Here’s what happens when they get back together:
The apostles gathered around Jesus, and told him all that they had done and taught. He said to them, “Come away to a deserted place all by yourselves and rest a while.”
I’m struck by the way Jesus welcomes the disciples back into community here: he listens.
The stories pour out of them—some of the disciples may be elated and proud of what they were able to do, some are carrying the weight of the more difficult moments they experienced on their journey, and some (or maybe all of them) are sorting through a jumble of mixed emotions as they reflect on what they have been through. They need to talk about it all. So Jesus, the teacher and storyteller, gives them the floor and listens.

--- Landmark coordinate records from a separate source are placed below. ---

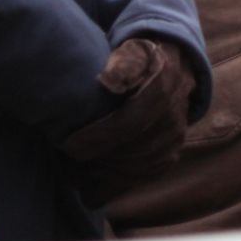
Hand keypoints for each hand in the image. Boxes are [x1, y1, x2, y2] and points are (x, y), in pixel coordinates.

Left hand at [61, 38, 196, 204]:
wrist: (175, 67)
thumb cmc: (141, 57)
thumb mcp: (132, 50)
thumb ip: (122, 63)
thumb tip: (109, 81)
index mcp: (162, 87)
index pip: (129, 121)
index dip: (99, 137)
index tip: (69, 145)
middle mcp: (173, 116)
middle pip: (133, 149)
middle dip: (97, 162)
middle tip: (65, 168)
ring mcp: (174, 137)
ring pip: (138, 167)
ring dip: (104, 177)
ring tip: (73, 179)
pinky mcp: (171, 153)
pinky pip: (143, 175)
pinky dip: (118, 185)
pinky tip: (92, 190)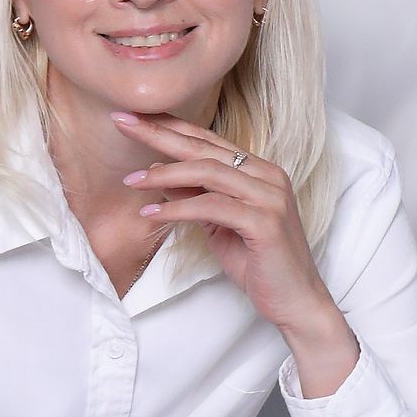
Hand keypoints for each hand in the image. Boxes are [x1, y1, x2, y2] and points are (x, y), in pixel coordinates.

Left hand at [114, 112, 355, 391]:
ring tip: (131, 180)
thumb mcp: (218, 224)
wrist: (294, 299)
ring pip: (208, 172)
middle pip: (205, 148)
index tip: (134, 117)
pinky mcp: (265, 222)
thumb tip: (156, 174)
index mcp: (260, 171)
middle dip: (159, 134)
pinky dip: (178, 208)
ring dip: (164, 174)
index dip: (171, 126)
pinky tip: (151, 214)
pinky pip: (212, 206)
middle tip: (122, 122)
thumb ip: (195, 196)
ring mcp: (270, 197)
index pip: (209, 140)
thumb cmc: (258, 262)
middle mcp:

After listening to the disciples’ stories, Jesus invites them to take time together for some holy rest.
Finally, Jesus’ plan for the disciples to rest and reflect together for a while doesn’t come to pass in the way he seems to have intended. They end up surrounded by crowds of people seeking healing and nourishment—and Jesus rolls with it. He doesn’t push the crowds aside in order to stick to his plan; he teaches and feeds and heals whoever shows up. As your congregation returns to in-person gatherings, who do you think might show up seeking healing from your community? How can you be attentive to unexpected needs that arise and ready to respond with compassion, like Jesus?
We can trust that Jesus will be with us, gathering us in, listening to our stories, inviting us to rest, teaching and healing and feeding us, and sending us out all over again.